Panelist Maheen Kaleem then shared critical details from “The Sexual Abuse to Prison Pipeline” report, which speaks particularly to marginalized girls and women of color being routed into the criminal justice system after suffering from victimization and abuse.

According to the report, 31% of girls in the juvenile justice system have been sexually abused, compared to 7% of boys, and also experience a higher rate of trauma. A prime example of this can be found in girls and women who as victims of sex trafficking, are arrested and charged for prostitution.

“Young children, particularly children of color, are met with a punitive or criminal response for behaviors that are naturally those of children, Kruzan stated.

“Overarching, there is this myth that girls are fine, and we know that they’re not,” she continued. Other prevalent examples include that of truancy, substance abuse and girls who run away from home.

Charity Chandler, who at 16 stole a t-shirt and pack of underwear to support her family of six when her single mother fell ill, shared the criminalization she faced as a teenager in the juvenile justice system. As opposed to a social worker evaluating the situation or providing intervention, Chandler was immediately incarcerated and taken Lynwood jail and then transferred to juvenile hall.

“I’m here today as an advocate. Yes I have a Master’s Degree, yes I’m the director of a million dollar organization, but I’m standing here today because our juvenile justice and foster care systems have to change and I refuse to see another girl experience what I endured,” Chandler said.

Los Angeles County Superior Court Judge Margaret Henry stepped in to provide her take on the prison pipeline report, stating that for girls, being locked up can be considered a form of protection from the wiles of the outside world.

Audience  listens attentively to the panelist discuss their personal testimonies on the abuse to prison pipeline for girls and women of color (Photo Credit/ Aonya McCruiston)

Audience listens attentively to the panelist discuss their personal testimonies on the abuse to prison pipeline for girls and women of color (Photo Credit/ Aonya McCruiston)

The panelists, however, thought otherwise, and offered keen rebuttals.

“We do rely on our juvenile and foster care systems to lock us up and protect us, but I was sexually abused while in foster care. For me, my abuse started in the system,” Charity Handler stated.

Zaire Holmes, who ran away from home at an early age and subsequently fell victim to prostitution, also shared her thoughts on the issue.

“My mom was very protective, she locked me in the house 24/7, which caused me to rebel and start running away from home,” Holmes stated. “Instead of being locked in, parents just need to talk to their kids more and get more involved in their future.”

Sara Kruzan also shared her tumultuous journey of being sentenced to life in prison without the possibility of parole for killing her former sex-trafficker, who consistently subjected the then teen to sexual abuse.

“I did 19 years in prison, I was never supposed to come home. The judge said that my trafficker’s profession had nothing to do with the crime,” Kruzan stated. “Imagine the collateral damage that occurs when you’re incarcerated as a youth. You have to constantly be stripped out, exposed, and vulnerable, imagine that.”

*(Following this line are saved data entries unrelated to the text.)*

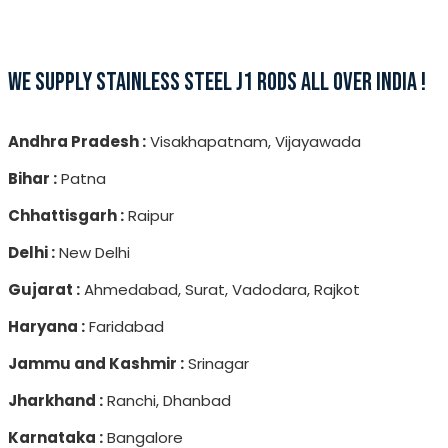
WE SUPPLY STAINLESS STEEL J1 RODS ALL OVER INDIA !
Andhra Pradesh :
Visakhapatnam, Vijayawada
Bihar :
Patna
Chhattisgarh :
Raipur
Delhi :
New Delhi
Gujarat :
Ahmedabad, Surat, Vadodara, Rajkot
Haryana :
Faridabad
Jammu and Kashmir :
Srinagar
Jharkhand :
Ranchi, Dhanbad
Karnataka :
Bangalore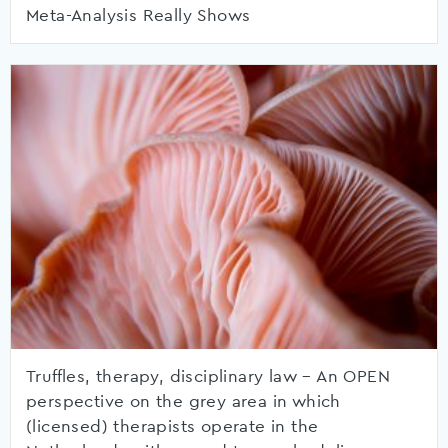
Meta-Analysis Really Shows
Truffles, therapy, disciplinary law – An OPEN
perspective on the grey area in which
(licensed) therapists operate in the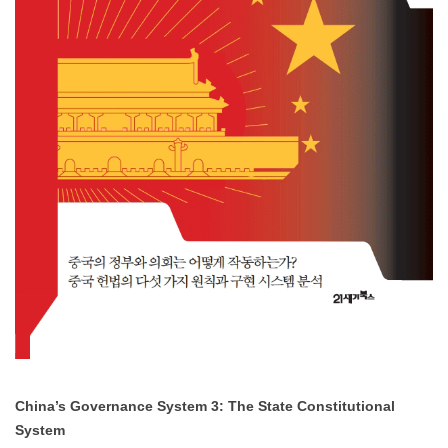
NOTICE
[News] Dr. Man Fung YEUNG Wins the “2025 Best
Dissertation Award”
Dr. Man Fung YEUNG, Visiting Researcher at SNUAC, received the
2025 Best Dissertation Award
from the Association of International
R……
NOVEMBER 24, 2025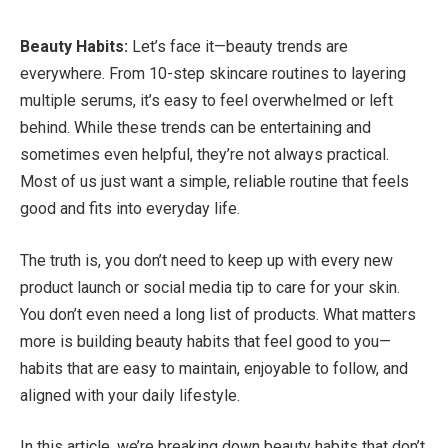
Beauty Habits:
Let’s face it—beauty trends are
everywhere. From 10-step skincare routines to layering
multiple serums, it’s easy to feel overwhelmed or left
behind. While these trends can be entertaining and
sometimes even helpful, they’re not always practical.
Most of us just want a simple, reliable routine that feels
good and fits into everyday life.
The truth is, you don’t need to keep up with every new
product launch or social media tip to care for your skin.
You don’t even need a long list of products. What matters
more is building beauty habits that feel good to you—
habits that are easy to maintain, enjoyable to follow, and
aligned with your daily lifestyle.
In this article, we’re breaking down beauty habits that don’t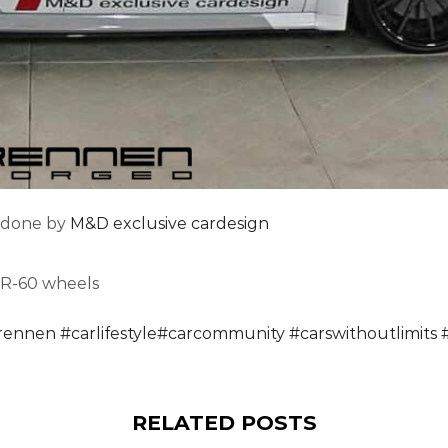
 done by
M&D exclusive cardesign
 R-60 wheels
rennen
#
carlifestyle
#
carcommunity
#
carswithoutlimits
RELATED POSTS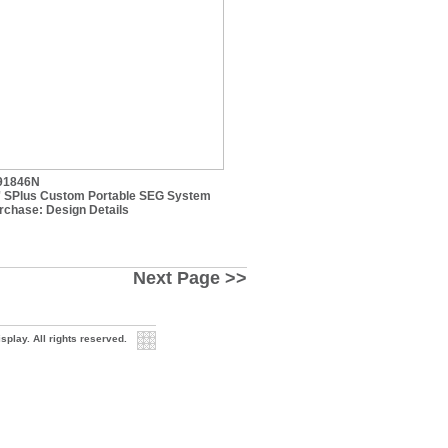
91846N
' SPlus Custom Portable SEG System
rchase:
Design Details
Next Page >>
play. All rights reserved.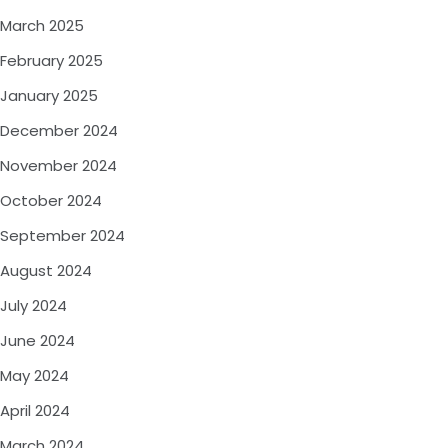
March 2025
February 2025
January 2025
December 2024
November 2024
October 2024
September 2024
August 2024
July 2024
June 2024
May 2024
April 2024
March 2024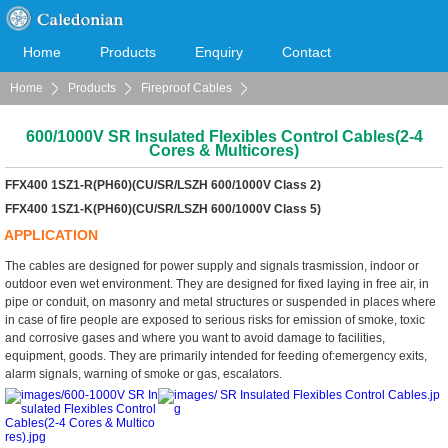
Home
Products
Enquiry
Contact
Home
Products
Fireproof Cables
Cooperation
Download
Fire Resistant LSOH Sheathed Cables (FIREFLEX)
600/1000V SR Insulated Flexibles Control Cables(2-4
Cores & Multicores)
FFX400 1SZ1-R(PH60)(CU/SR/LSZH 600/1000V Class 2)
FFX400 1SZ1-K(PH60)(CU/SR/LSZH 600/1000V Class 5)
APPLICATION
The cables are designed for power supply and signals trasmission, indoor or
outdoor even wet environment. They are designed for fixed laying in free air, in
pipe or conduit, on masonry and metal structures or suspended in places where
in case of fire people are exposed to serious risks for emission of smoke, toxic
and corrosive gases and where you want to avoid damage to facilities,
equipment, goods. They are primarily intended for feeding of:emergency exits,
alarm signals, warning of smoke or gas, escalators.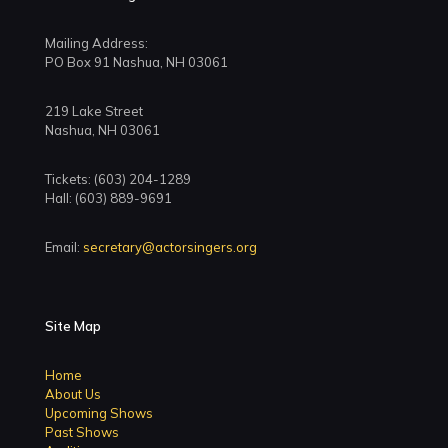
Mailing Address:
PO Box 91 Nashua, NH 03061
219 Lake Street
Nashua, NH 03061
Tickets: (603) 204-1289
Hall: (603) 889-9691
Email:
secretary@actorsingers.org
Site Map
Home
About Us
Upcoming Shows
Past Shows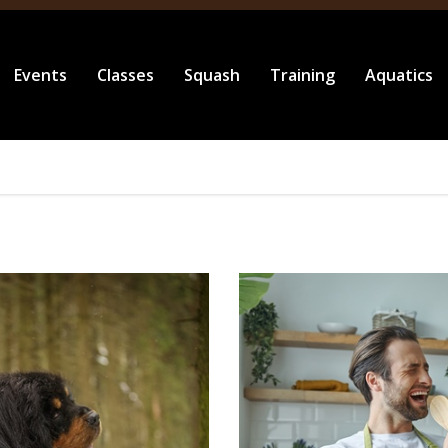
Events
Classes
Squash
Training
Aquatics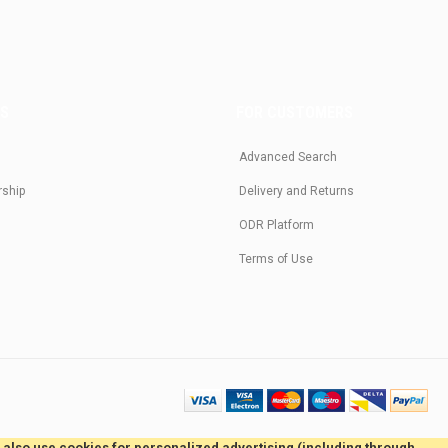
US
FOR CUSTOMERS
Advanced Search
rship
Delivery and Returns
ODR Platform
Terms of Use
e also use cookies for personalized advertising (including through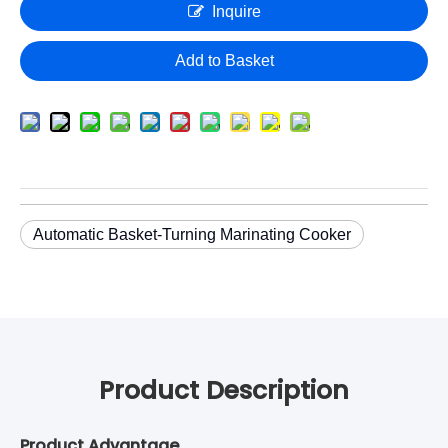
Inquire
Add to Basket
Automatic Basket-Turning Marinating Cooker
Product Description
Product Advantage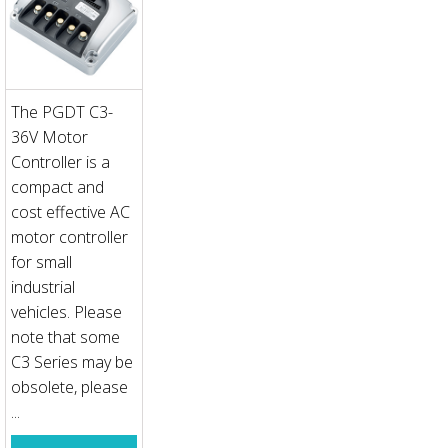
The PGDT C3-
36V Motor
Controller is a
compact and
cost effective AC
motor controller
for small
industrial
vehicles. Please
note that some
C3 Series may be
obsolete, please
...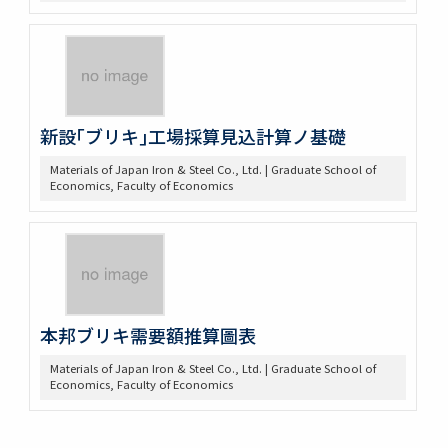
新設｢ブリキ｣工場採算見込計算ノ基礎
Materials of Japan Iron & Steel Co., Ltd. | Graduate School of
Economics, Faculty of Economics
本邦ブリキ需要額推算圖表
Materials of Japan Iron & Steel Co., Ltd. | Graduate School of
Economics, Faculty of Economics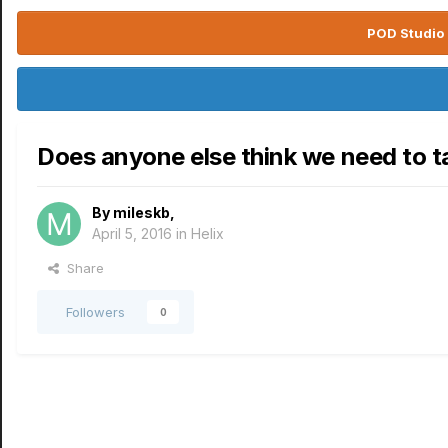
POD Studio 
Does anyone else think we need to t
By
mileskb
,
April 5, 2016
in
Helix
Share
Followers
0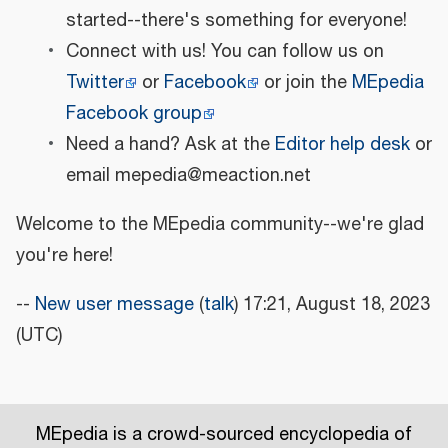
started--there's something for everyone!
Connect with us! You can follow us on
Twitter
or
Facebook
or join the
MEpedia
Facebook group
Need a hand? Ask at the
Editor help desk
or
email mepedia@meaction.net
Welcome to the MEpedia community--we're glad
you're here!
--
New user message
(
talk
) 17:21, August 18, 2023
(UTC)
MEpedia is a crowd-sourced encyclopedia of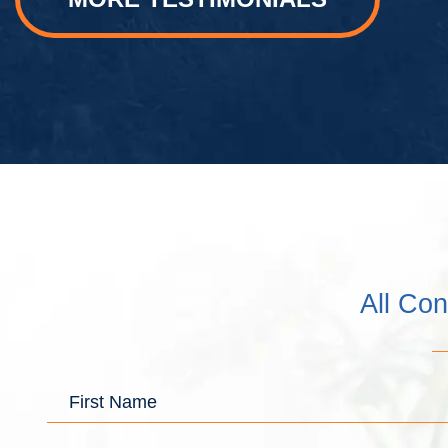
All Con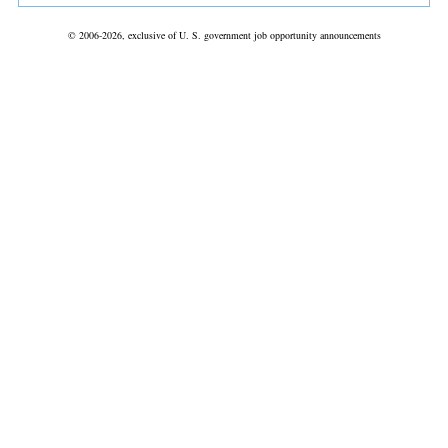
© 2006-2026, exclusive of U. S. government job opportunity announcements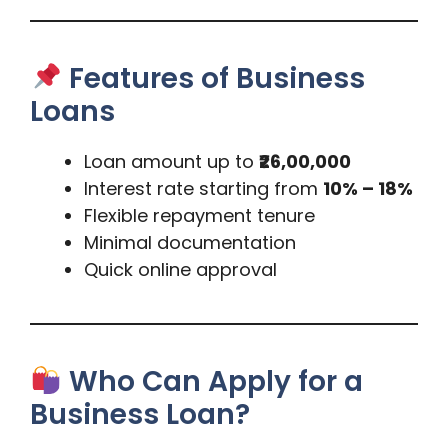
Features of Business
Loans
Loan amount up to
₹26,00,000
Interest rate starting from
10% – 18%
Flexible repayment tenure
Minimal documentation
Quick online approval
Who Can Apply for a
Business Loan?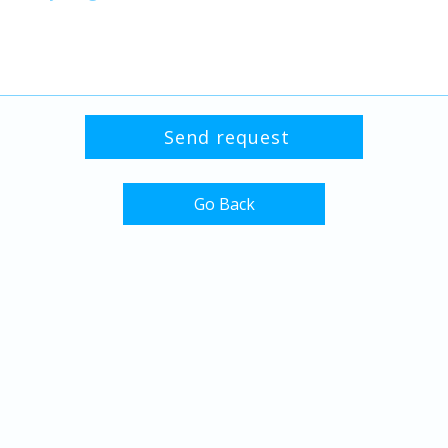
Go Back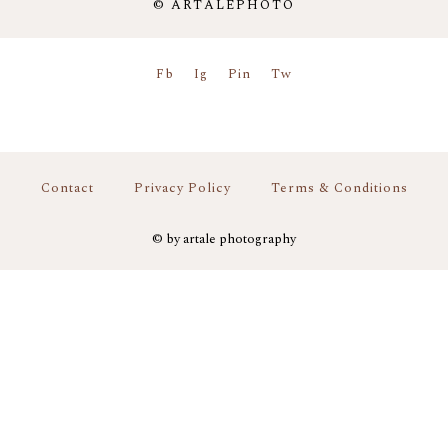
© ARTALEPHOTO
Fb
Ig
Pin
Tw
Contact
Privacy Policy
Terms & Conditions
© by artale photography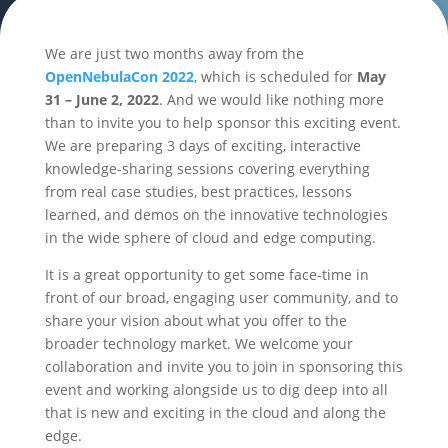
We are just two months away from the
OpenNebulaCon 2022
, which is scheduled for
May
31 – June 2, 2022
. And we would like nothing more
than to invite you to help sponsor this exciting event.
We are preparing 3 days of exciting, interactive
knowledge-sharing sessions covering everything
from real case studies, best practices, lessons
learned, and demos on the innovative technologies
in the wide sphere of cloud and edge computing.
It is a great opportunity to get some face-time in
front of our broad, engaging user community, and to
share your vision about what you offer to the
broader technology market. We welcome your
collaboration and invite you to join in sponsoring this
event and working alongside us to dig deep into all
that is new and exciting in the cloud and along the
edge.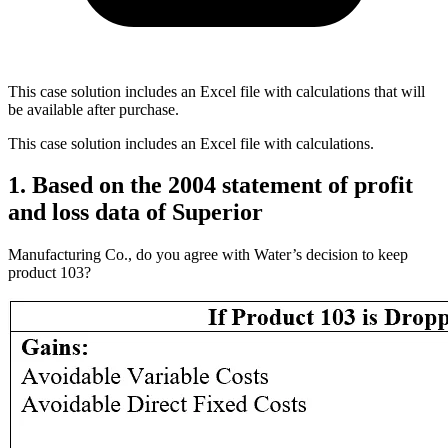
This case solution includes an Excel file with calculations that will
be available after purchase.
This case solution includes an Excel file with calculations.
1. Based on the 2004 statement of profit
and loss data of Superior
Manufacturing Co., do you agree with Water’s decision to keep
product 103?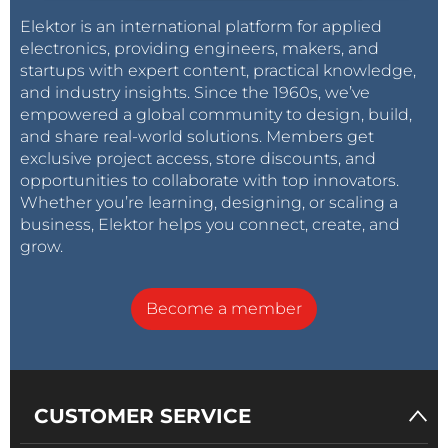
Elektor is an international platform for applied
electronics, providing engineers, makers, and
startups with expert content, practical knowledge,
and industry insights. Since the 1960s, we’ve
empowered a global community to design, build,
and share real-world solutions. Members get
exclusive project access, store discounts, and
opportunities to collaborate with top innovators.
Whether you’re learning, designing, or scaling a
business, Elektor helps you connect, create, and
grow.
Become a member
CUSTOMER SERVICE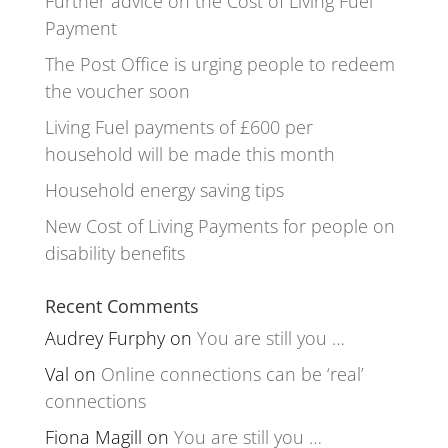
Further advice on the Cost of Living Fuel
Payment
The Post Office is urging people to redeem
the voucher soon
Living Fuel payments of £600 per
household will be made this month
Household energy saving tips
New Cost of Living Payments for people on
disability benefits
Recent Comments
Audrey Furphy
on
You are still you …
Val
on
Online connections can be ‘real’
connections
Fiona Magill
on
You are still you …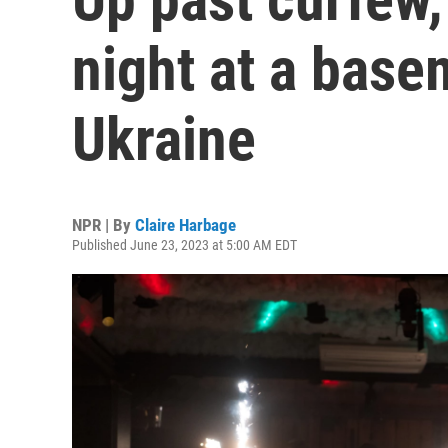
night at a base
Ukraine
NPR | By
Claire Harbage
Published June 23, 2023 at 5:00 AM EDT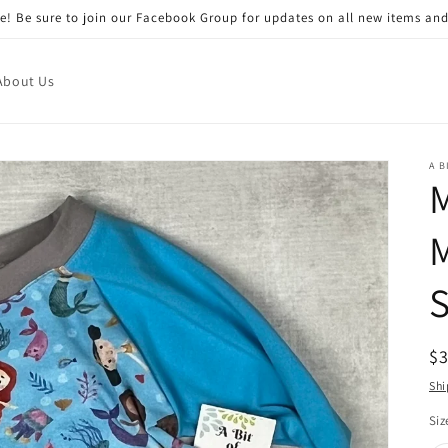
! Be sure to join our Facebook Group for updates on all new items and
About Us
A B
M
S
R
$
pr
Shi
Siz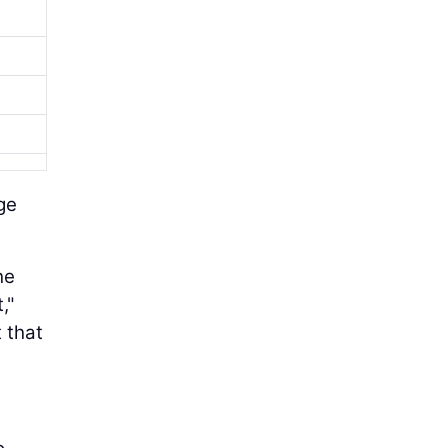
age
he
,"
 that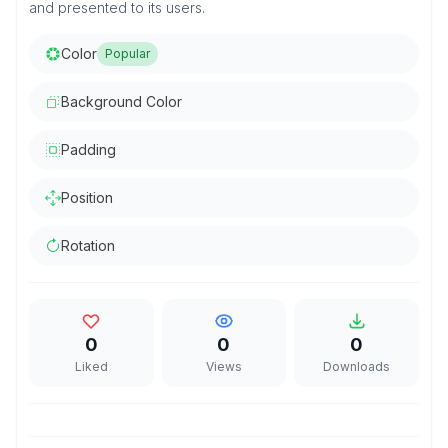
and presented to its users.
Color
Popular
Background Color
Padding
Position
Rotation
0
0
0
Liked
Views
Downloads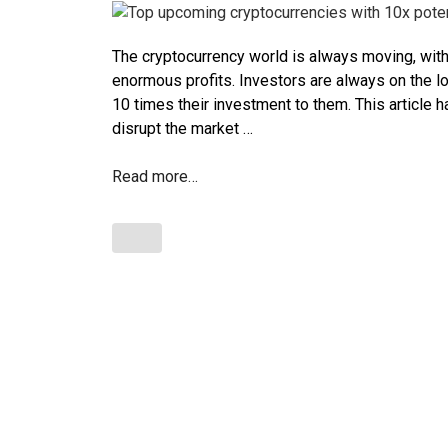
The cryptocurrency world is always moving, with
enormous profits. Investors are always on the lo
10 times their investment to them. This article h
disrupt the market …
Read more…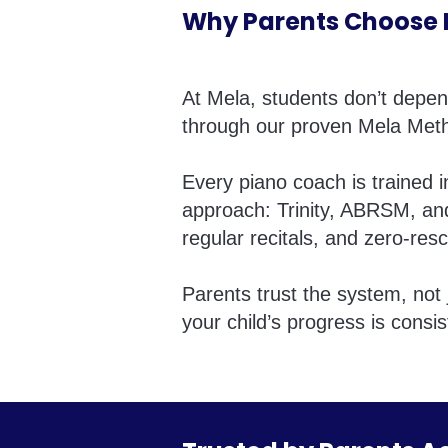
Why Parents Choose M
At Mela, students don’t depe
through our proven Mela Met
Every piano coach is trained 
approach: Trinity, ABRSM, an
regular recitals, and zero-resc
Parents trust the system, not 
your child’s progress is consis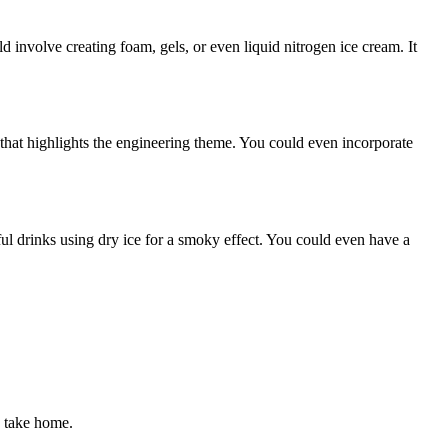
 involve creating foam, gels, or even liquid nitrogen ice cream. It
 that highlights the engineering theme. You could even incorporate
orful drinks using dry ice for a smoky effect. You could even have a
n take home.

All of the panelists continue to serve as advocates on the issue, bringing to the forefront a topic that’s widely overlooked, girls and women in prison, and the mental, physical and emotional implications.

“When I reflect on my story as a formerly abused, formerly fostered, formerly incarcerated young woman, it’s only a very small fraction of a broader narrative amongst women of color in the inner-city, I’m just overjoyed that the report is finally addressing some of our most unheard issues and we’re happy to see something finally being done about it,” said panelist Esche Jackson.